Why the Strangler-Fig Pattern

A big-bang rewrite was off the table. We had SLAs to meet and a team that needed to keep delivering features. The strangler-fig pattern let us migrate incrementally: new services handle a slice of the load in parallel with the monolith until confidence is high enough to decommission the old path.

Step 1: The Event Backbone

Before extracting a single service, we deployed Apache Kafka and defined the canonical domain events for shipment state changes:

ShipmentCreated
ShipmentPickedUp
ShipmentInTransit
ShipmentDelivered
ShipmentException

Getting these right took two weeks of whiteboard sessions. The schema is the contract — changing it later is expensive.

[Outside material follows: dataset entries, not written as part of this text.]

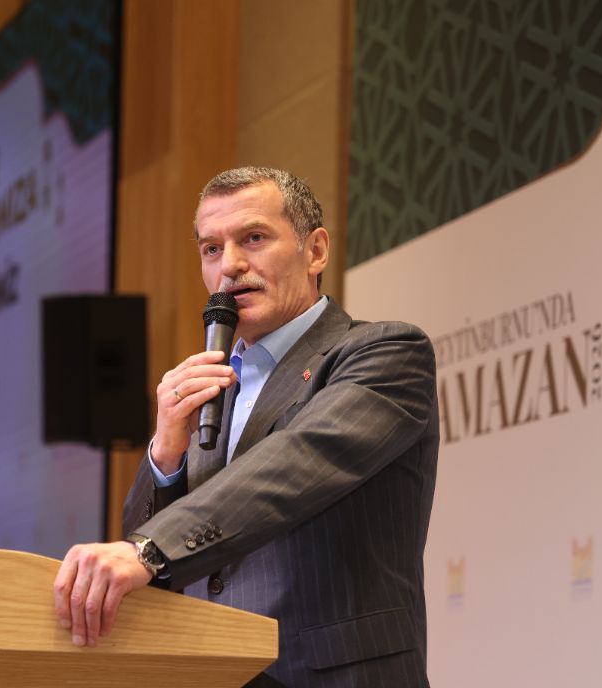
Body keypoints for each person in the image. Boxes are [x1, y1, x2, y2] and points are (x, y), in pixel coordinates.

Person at [53, 167, 438, 687]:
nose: (230, 265)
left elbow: (297, 463)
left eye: (253, 238)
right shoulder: (211, 386)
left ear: (315, 250)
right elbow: (149, 554)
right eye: (211, 249)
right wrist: (166, 455)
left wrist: (149, 550)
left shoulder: (384, 353)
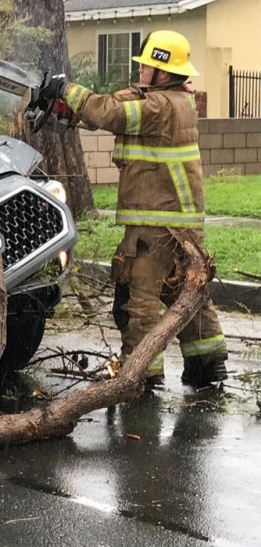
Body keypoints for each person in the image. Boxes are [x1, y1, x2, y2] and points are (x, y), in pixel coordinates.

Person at [44, 29, 229, 390]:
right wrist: (72, 111)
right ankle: (207, 364)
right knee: (184, 293)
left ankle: (141, 376)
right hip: (179, 222)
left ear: (162, 72)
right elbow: (120, 107)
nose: (141, 70)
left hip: (154, 221)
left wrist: (67, 91)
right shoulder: (176, 101)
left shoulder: (159, 107)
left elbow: (113, 113)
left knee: (137, 299)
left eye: (146, 66)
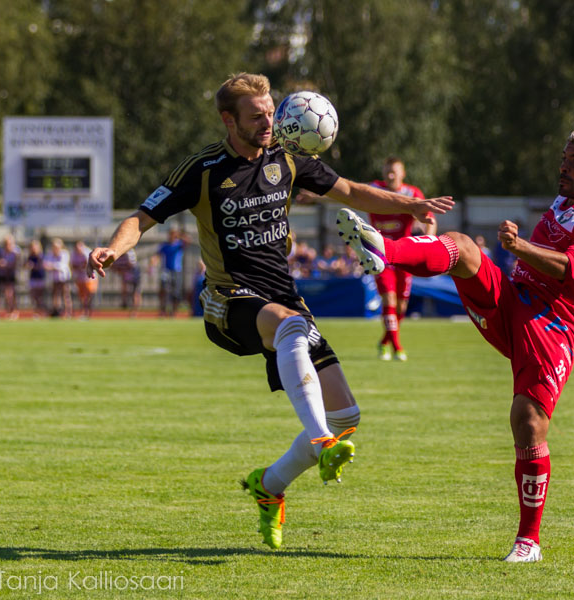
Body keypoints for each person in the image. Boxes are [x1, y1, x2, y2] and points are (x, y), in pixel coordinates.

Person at [86, 72, 453, 550]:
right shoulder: (202, 170)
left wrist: (412, 204)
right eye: (257, 115)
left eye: (271, 111)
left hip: (283, 295)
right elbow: (142, 216)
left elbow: (352, 191)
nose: (268, 122)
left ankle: (270, 485)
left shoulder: (288, 159)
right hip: (229, 299)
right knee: (293, 330)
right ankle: (320, 440)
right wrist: (114, 250)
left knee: (348, 415)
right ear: (228, 120)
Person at [338, 125, 574, 563]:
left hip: (555, 324)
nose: (564, 166)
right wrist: (514, 249)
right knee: (462, 246)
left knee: (527, 421)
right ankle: (384, 251)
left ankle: (529, 541)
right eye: (564, 157)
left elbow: (570, 268)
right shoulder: (566, 201)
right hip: (514, 301)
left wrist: (518, 245)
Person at [368, 157, 436, 361]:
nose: (390, 176)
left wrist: (430, 241)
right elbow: (347, 192)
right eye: (387, 171)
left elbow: (429, 218)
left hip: (405, 256)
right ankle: (397, 348)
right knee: (388, 298)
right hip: (380, 254)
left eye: (394, 172)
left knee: (401, 307)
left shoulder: (412, 194)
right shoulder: (374, 190)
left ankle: (383, 342)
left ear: (402, 174)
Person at [158, 228, 188, 317]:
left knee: (176, 293)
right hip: (166, 271)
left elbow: (188, 241)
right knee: (164, 290)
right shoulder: (165, 245)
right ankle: (163, 310)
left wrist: (180, 235)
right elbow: (157, 255)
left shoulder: (179, 244)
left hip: (177, 271)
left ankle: (173, 312)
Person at [44, 238, 72, 318]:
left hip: (64, 278)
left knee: (66, 295)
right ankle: (57, 311)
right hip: (54, 278)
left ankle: (68, 312)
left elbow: (61, 266)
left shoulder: (64, 254)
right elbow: (45, 264)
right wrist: (53, 266)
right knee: (55, 295)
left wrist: (52, 266)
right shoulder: (50, 254)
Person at [112, 248, 142, 317]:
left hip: (134, 274)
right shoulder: (117, 253)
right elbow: (113, 267)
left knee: (135, 293)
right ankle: (125, 302)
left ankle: (134, 311)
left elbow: (131, 265)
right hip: (126, 273)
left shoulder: (129, 253)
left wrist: (122, 270)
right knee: (124, 289)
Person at [71, 241, 98, 318]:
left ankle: (89, 312)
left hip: (89, 278)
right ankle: (84, 312)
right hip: (80, 278)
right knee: (82, 297)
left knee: (89, 295)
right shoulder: (74, 254)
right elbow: (73, 265)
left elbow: (87, 264)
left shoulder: (87, 252)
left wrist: (80, 267)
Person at [0, 235, 22, 319]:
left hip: (12, 275)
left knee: (11, 294)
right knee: (6, 294)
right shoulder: (2, 252)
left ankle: (14, 310)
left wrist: (7, 265)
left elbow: (17, 263)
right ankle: (8, 310)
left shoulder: (16, 252)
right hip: (4, 275)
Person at [24, 240, 47, 318]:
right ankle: (36, 312)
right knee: (33, 296)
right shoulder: (30, 256)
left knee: (40, 297)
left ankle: (42, 312)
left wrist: (33, 266)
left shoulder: (41, 255)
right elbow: (26, 265)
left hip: (40, 277)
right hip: (33, 278)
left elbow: (41, 266)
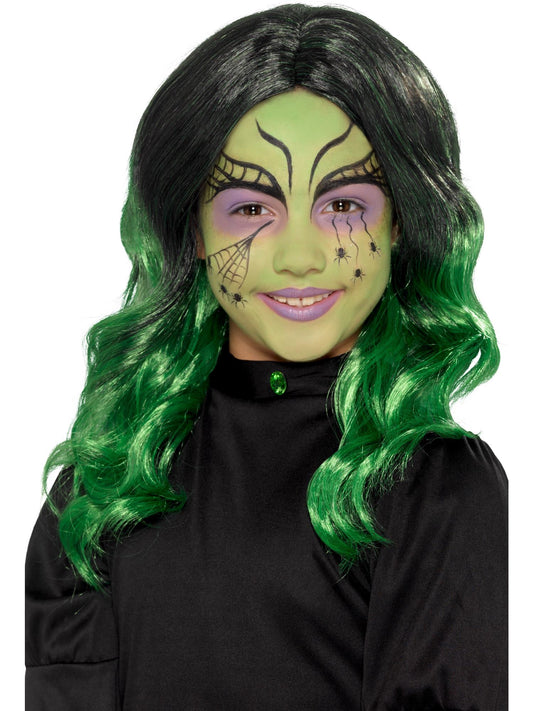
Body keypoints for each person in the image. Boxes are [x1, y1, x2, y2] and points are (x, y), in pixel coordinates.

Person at [25, 4, 508, 709]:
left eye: (343, 205)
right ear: (189, 228)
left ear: (401, 222)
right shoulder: (106, 485)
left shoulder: (433, 485)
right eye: (251, 209)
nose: (300, 256)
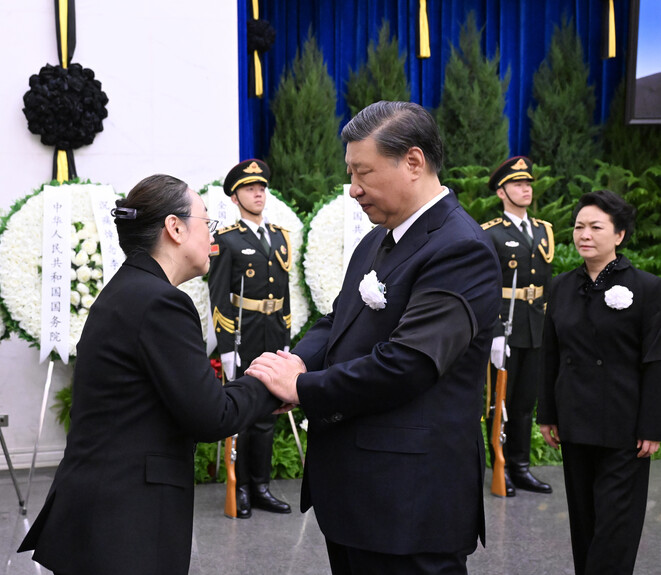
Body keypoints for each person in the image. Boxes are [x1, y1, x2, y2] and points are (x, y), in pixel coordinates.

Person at [246, 101, 501, 575]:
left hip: (409, 504)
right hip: (358, 498)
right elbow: (337, 320)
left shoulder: (459, 248)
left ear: (413, 162)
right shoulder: (378, 237)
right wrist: (296, 363)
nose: (353, 189)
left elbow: (409, 363)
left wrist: (301, 389)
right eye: (349, 173)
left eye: (363, 172)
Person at [18, 175, 280, 575]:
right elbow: (212, 417)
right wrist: (271, 382)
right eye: (205, 224)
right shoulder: (161, 303)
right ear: (175, 228)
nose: (212, 238)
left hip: (100, 511)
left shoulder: (128, 288)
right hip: (125, 523)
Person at [538, 190, 661, 575]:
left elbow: (655, 359)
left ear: (619, 235)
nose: (584, 234)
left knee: (615, 528)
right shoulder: (560, 286)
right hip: (575, 420)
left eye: (595, 227)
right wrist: (548, 414)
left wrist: (652, 425)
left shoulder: (646, 287)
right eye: (578, 226)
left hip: (624, 426)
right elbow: (550, 353)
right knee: (585, 523)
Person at [207, 159, 292, 518]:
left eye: (261, 188)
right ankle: (239, 487)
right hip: (242, 334)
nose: (258, 193)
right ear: (235, 196)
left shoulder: (279, 235)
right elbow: (218, 295)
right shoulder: (226, 239)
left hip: (272, 330)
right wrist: (226, 348)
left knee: (268, 411)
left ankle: (260, 486)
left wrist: (286, 336)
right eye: (249, 188)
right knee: (243, 412)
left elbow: (284, 289)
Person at [481, 156, 554, 496]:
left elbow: (546, 284)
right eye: (517, 184)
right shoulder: (491, 234)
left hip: (534, 326)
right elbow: (485, 287)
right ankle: (501, 465)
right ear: (501, 192)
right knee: (500, 401)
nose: (526, 189)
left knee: (525, 402)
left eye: (528, 184)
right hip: (505, 328)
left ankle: (521, 466)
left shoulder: (543, 231)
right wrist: (494, 332)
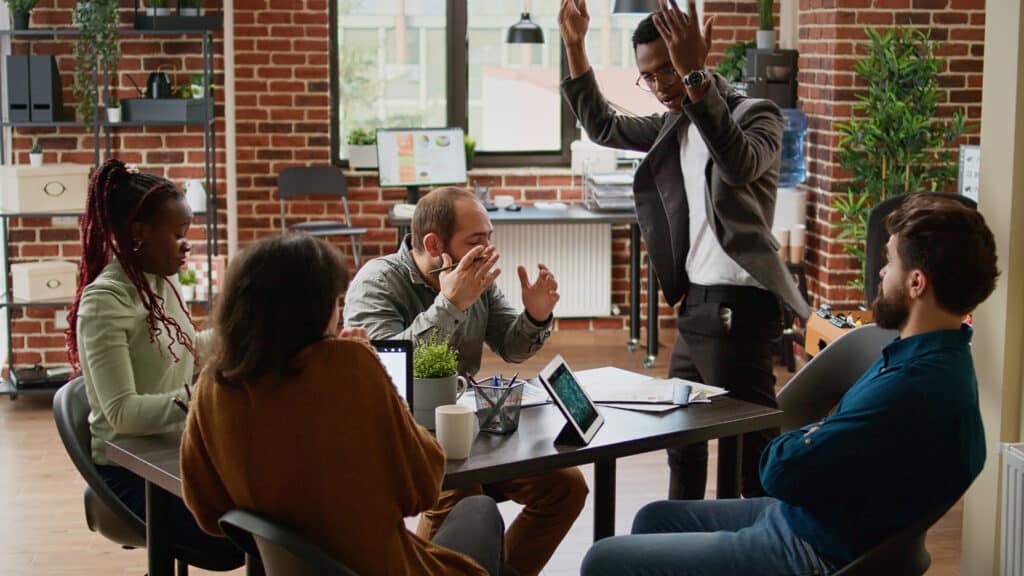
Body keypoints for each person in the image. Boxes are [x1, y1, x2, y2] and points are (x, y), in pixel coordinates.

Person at [580, 194, 998, 575]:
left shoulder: (910, 388)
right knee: (654, 518)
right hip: (808, 515)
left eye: (890, 263)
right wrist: (818, 436)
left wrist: (810, 438)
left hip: (809, 547)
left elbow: (777, 470)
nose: (882, 272)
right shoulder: (932, 355)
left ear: (916, 283)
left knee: (603, 560)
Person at [559, 0, 809, 500]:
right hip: (698, 305)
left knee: (749, 449)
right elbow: (604, 126)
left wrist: (694, 76)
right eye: (648, 77)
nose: (659, 86)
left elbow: (737, 162)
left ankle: (750, 547)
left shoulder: (757, 116)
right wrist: (574, 47)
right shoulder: (674, 125)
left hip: (737, 306)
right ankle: (681, 536)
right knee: (683, 438)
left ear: (694, 59)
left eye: (667, 70)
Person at [180, 235, 506, 576]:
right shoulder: (348, 365)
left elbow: (208, 512)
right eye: (334, 301)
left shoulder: (213, 386)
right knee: (479, 510)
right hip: (381, 568)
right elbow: (424, 485)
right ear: (314, 309)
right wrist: (370, 365)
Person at [344, 186, 587, 576]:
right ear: (434, 242)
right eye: (476, 240)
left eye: (489, 238)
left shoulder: (478, 279)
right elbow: (389, 370)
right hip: (402, 433)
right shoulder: (378, 282)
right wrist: (451, 305)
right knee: (461, 493)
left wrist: (536, 316)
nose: (488, 250)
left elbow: (512, 346)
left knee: (566, 486)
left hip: (464, 426)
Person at [66, 158, 242, 567]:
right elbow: (122, 414)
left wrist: (246, 335)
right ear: (138, 233)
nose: (187, 244)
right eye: (178, 235)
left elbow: (185, 348)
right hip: (131, 467)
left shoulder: (159, 281)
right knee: (238, 536)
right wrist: (202, 398)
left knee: (274, 504)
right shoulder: (105, 302)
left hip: (168, 447)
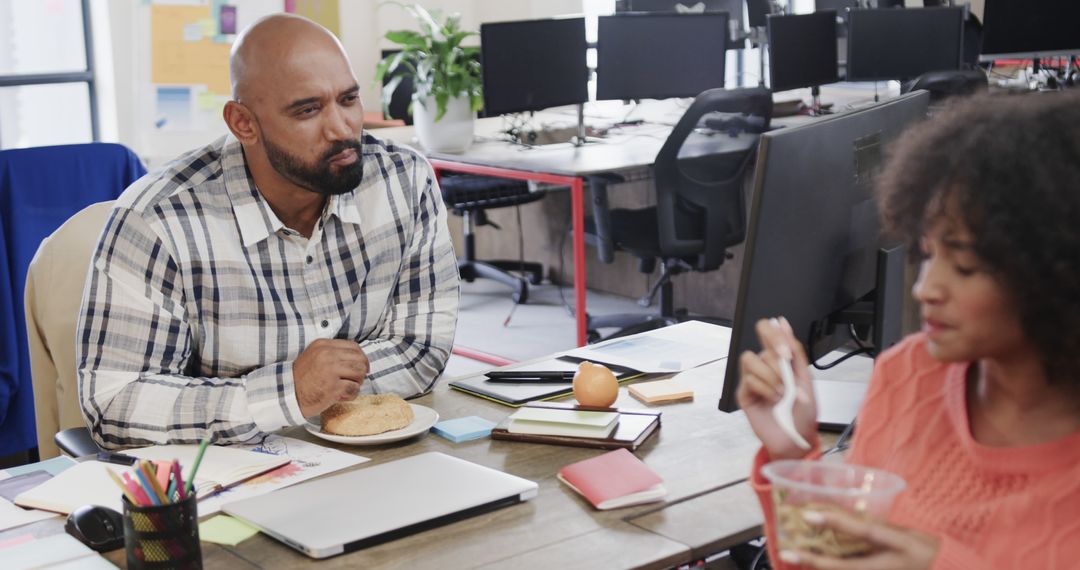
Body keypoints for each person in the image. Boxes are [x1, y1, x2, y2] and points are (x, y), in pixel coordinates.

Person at [76, 14, 459, 448]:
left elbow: (421, 346)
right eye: (308, 110)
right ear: (243, 123)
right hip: (226, 476)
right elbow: (115, 402)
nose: (342, 129)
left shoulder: (403, 181)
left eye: (348, 99)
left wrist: (322, 395)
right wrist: (287, 394)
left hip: (375, 456)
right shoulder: (157, 220)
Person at [739, 91, 1080, 569]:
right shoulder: (910, 373)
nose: (925, 288)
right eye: (927, 252)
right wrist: (791, 453)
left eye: (963, 264)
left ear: (1057, 275)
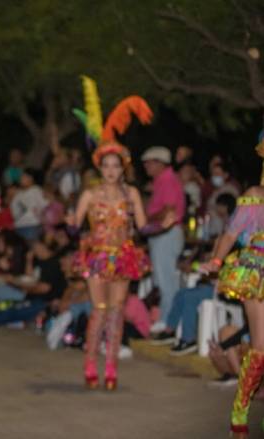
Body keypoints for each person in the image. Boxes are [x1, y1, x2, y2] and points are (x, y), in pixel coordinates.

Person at [70, 80, 155, 390]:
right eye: (105, 165)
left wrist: (163, 222)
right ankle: (90, 363)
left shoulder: (132, 193)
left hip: (125, 255)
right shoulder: (89, 196)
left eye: (115, 166)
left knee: (117, 312)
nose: (110, 170)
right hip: (95, 255)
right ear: (100, 167)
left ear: (122, 169)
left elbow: (143, 227)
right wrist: (68, 222)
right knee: (100, 310)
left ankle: (111, 366)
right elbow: (74, 226)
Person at [200, 136, 264, 438]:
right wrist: (215, 263)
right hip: (257, 273)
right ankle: (240, 410)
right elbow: (230, 234)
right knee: (261, 346)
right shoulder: (255, 195)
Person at [151, 194, 237, 355]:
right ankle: (170, 330)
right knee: (181, 294)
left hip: (225, 288)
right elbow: (210, 262)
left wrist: (203, 267)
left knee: (190, 297)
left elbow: (222, 267)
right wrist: (198, 266)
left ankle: (188, 339)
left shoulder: (236, 243)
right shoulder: (223, 238)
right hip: (213, 283)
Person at [142, 146, 186, 334]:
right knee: (161, 279)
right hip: (162, 235)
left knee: (167, 280)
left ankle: (167, 321)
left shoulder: (167, 181)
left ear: (160, 163)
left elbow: (168, 210)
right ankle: (164, 318)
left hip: (167, 234)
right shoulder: (161, 181)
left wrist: (145, 219)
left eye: (149, 162)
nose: (146, 166)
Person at [10, 168, 48, 242]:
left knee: (34, 246)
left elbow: (44, 206)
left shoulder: (36, 190)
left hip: (31, 225)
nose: (21, 178)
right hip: (19, 226)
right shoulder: (18, 194)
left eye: (24, 177)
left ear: (31, 178)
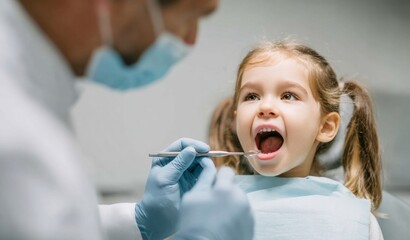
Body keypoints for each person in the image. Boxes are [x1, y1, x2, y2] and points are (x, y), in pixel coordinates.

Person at [0, 0, 254, 239]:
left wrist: (139, 220)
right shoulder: (14, 133)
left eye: (289, 95)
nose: (190, 39)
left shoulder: (31, 85)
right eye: (189, 16)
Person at [208, 38, 384, 239]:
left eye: (288, 96)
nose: (265, 107)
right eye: (252, 96)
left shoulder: (355, 221)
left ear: (325, 127)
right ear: (236, 117)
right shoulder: (208, 209)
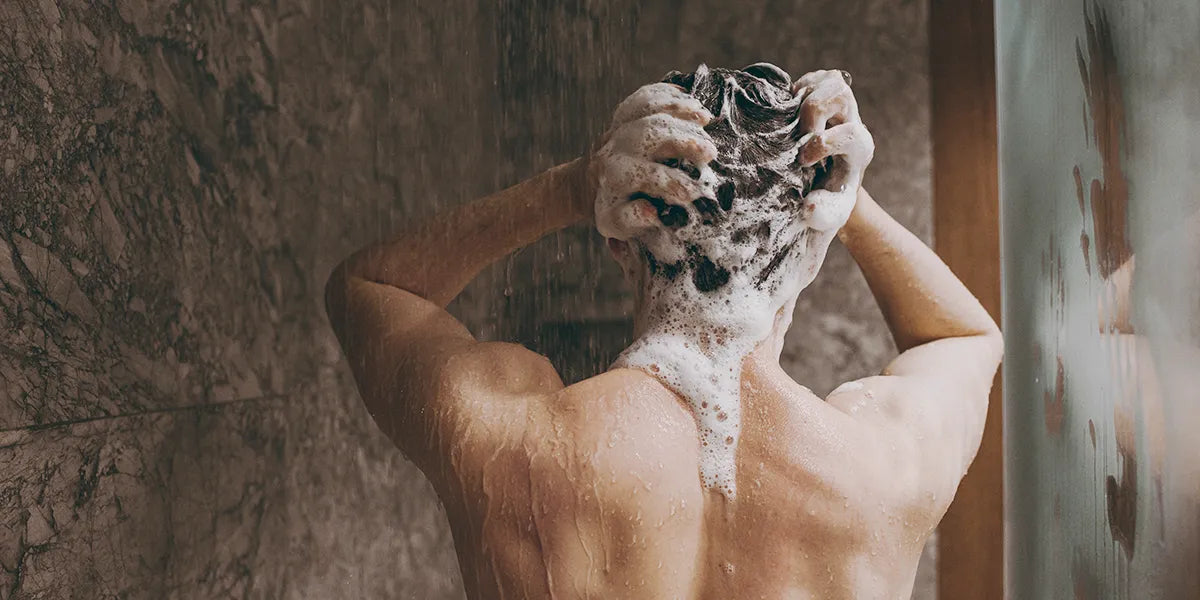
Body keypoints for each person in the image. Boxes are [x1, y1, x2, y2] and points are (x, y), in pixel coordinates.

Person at [324, 64, 1002, 599]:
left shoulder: (516, 440)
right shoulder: (882, 466)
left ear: (621, 242)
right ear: (812, 248)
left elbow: (371, 291)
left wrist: (574, 187)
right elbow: (965, 338)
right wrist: (839, 201)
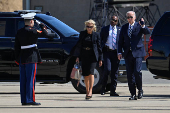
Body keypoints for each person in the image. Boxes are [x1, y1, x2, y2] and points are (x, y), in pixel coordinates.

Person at [15, 13, 53, 105]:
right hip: (31, 58)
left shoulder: (19, 31)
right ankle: (30, 100)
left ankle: (24, 100)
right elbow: (47, 34)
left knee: (23, 80)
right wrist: (42, 25)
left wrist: (17, 59)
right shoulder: (33, 31)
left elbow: (16, 47)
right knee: (31, 80)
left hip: (22, 58)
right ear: (31, 21)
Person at [118, 11, 150, 100]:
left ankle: (140, 90)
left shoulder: (139, 25)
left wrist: (143, 25)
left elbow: (147, 32)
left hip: (138, 53)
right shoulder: (124, 27)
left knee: (137, 72)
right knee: (129, 75)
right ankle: (132, 94)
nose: (129, 19)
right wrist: (119, 52)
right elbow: (120, 42)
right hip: (128, 54)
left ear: (135, 17)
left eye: (131, 17)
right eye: (128, 17)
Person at [73, 19, 103, 100]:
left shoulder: (96, 35)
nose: (89, 28)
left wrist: (100, 59)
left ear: (93, 27)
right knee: (86, 74)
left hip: (93, 56)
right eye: (87, 26)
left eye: (90, 27)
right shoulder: (82, 34)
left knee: (91, 72)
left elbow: (99, 47)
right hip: (84, 55)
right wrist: (77, 56)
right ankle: (87, 90)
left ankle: (90, 91)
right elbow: (79, 45)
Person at [100, 15, 121, 96]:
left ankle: (113, 91)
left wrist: (121, 52)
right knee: (107, 70)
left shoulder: (120, 30)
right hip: (107, 52)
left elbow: (122, 42)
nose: (113, 21)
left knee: (115, 72)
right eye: (112, 20)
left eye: (115, 20)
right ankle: (103, 88)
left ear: (117, 22)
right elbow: (100, 41)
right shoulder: (105, 29)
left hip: (116, 53)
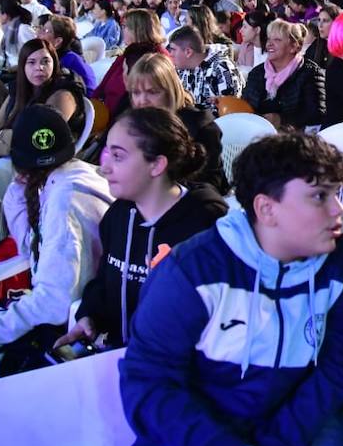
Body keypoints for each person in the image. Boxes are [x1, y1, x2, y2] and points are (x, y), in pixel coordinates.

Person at [118, 132, 343, 446]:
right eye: (320, 197)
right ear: (266, 209)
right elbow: (146, 381)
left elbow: (332, 371)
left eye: (338, 195)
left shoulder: (340, 264)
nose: (339, 214)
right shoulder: (191, 271)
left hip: (291, 434)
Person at [0, 106, 113, 374]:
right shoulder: (76, 176)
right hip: (89, 307)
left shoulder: (64, 199)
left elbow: (53, 300)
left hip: (83, 328)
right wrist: (18, 191)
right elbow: (32, 250)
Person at [57, 107, 227, 355]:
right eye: (107, 154)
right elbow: (106, 281)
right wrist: (90, 317)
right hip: (121, 363)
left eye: (118, 156)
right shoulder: (118, 216)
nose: (104, 168)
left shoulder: (205, 224)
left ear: (157, 164)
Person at [124, 53, 228, 194]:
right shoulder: (134, 124)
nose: (142, 100)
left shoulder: (200, 126)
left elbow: (211, 186)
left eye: (152, 92)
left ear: (169, 92)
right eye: (136, 93)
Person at [0, 38, 87, 156]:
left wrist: (5, 135)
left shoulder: (63, 94)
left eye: (45, 61)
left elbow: (38, 141)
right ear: (22, 66)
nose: (39, 67)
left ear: (54, 64)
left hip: (48, 165)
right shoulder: (20, 89)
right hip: (16, 159)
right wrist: (9, 150)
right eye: (31, 62)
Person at [240, 19, 326, 130]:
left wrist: (282, 120)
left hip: (296, 140)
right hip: (259, 136)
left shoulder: (311, 73)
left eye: (277, 40)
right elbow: (246, 108)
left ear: (294, 47)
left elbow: (318, 114)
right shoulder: (257, 73)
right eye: (269, 39)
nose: (269, 44)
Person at [94, 9, 166, 116]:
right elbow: (102, 88)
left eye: (124, 26)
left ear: (137, 29)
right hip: (106, 112)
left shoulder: (155, 59)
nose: (122, 30)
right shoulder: (129, 53)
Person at [167, 25, 242, 117]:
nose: (170, 54)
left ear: (188, 52)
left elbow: (231, 112)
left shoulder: (222, 68)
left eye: (173, 50)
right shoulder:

Step 2: Extract the Tracking Service

The tracking read path was the highest-traffic, lowest-coupling domain — the ideal first target. We:

  1. Built a new Spring Boot service that consumed Shipment* events from Kafka and maintained its own PostgreSQL read model
  2. Deployed it behind a feature flag, routing 1% of tracking queries to it
  3. Ran the old and new paths in parallel for two weeks, comparing outputs
  4. Ramped traffic to 100% once P99 latency and error rates were stable

The monolith continued publishing events through a new outbox table (the transactional outbox pattern) to avoid dual-write problems.

Step 3: Billing and Notifications

Same approach, six weeks apart. Each extraction taught us something that made the next one faster.

The billing service was the hardest: it had the most complex domain logic and the tightest database coupling. We wrote a dedicated migration guide for it that the team still references.

What We Learned

Schema first. The event schema is your API. Invest in it before writing any service code.

The outbox pattern is not optional. Writing to Kafka directly from a transaction is a distributed systems bug waiting to happen. The outbox gives you exactly-once semantics within your database boundary.

Observability before migration. We added Prometheus metrics and structured logging to the monolith before we started. Without baseline numbers, you cannot know whether the new service is actually better.

Strangler-fig requires discipline. It is tempting to skip the parallel-run step when you are confident in the new code. Resist this. The production data will surprise you.

Results

  • End-to-end throughput tripled at peak load
  • Teams deployed independently from day one of extraction
  • The last monolith endpoint was decommissioned eight months after we started

The migration is done. The maintenance windows are not.